** Available data **
══════
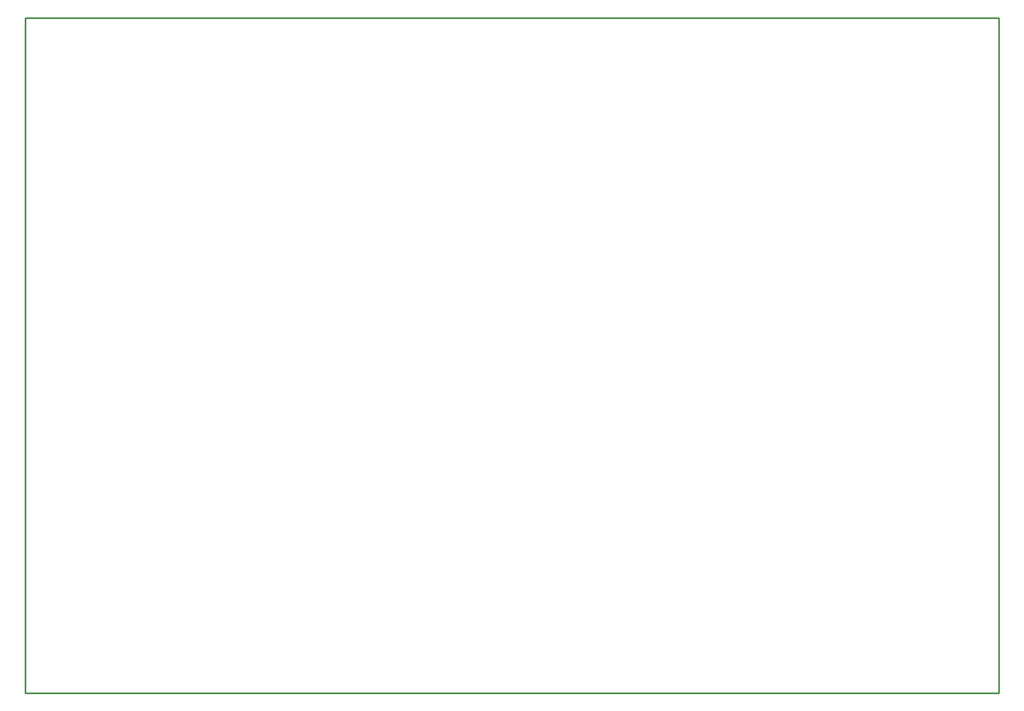
<source format=gko>
G04 Layer_Color=16711935*
%FSLAX44Y44*%
%MOMM*%
G71*
G01*
G75*
%ADD14C,0.2540*%
D14*
X250000Y250000D02*
Y1270000D01*
X1720000D01*
Y250000D01*
X250000D01*
M02*

</source>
══════
Copy the listing exactly but drop its images.

** Response to this task **
<source format=gko>
G04 Layer_Color=16711935*
%FSLAX44Y44*%
%MOMM*%
G71*
G01*
G75*
%ADD14C,0.2540*%
D14*
X250000Y250000D02*
Y1270000D01*
X1720000D01*
Y250000D01*
X250000D01*
M02*

</source>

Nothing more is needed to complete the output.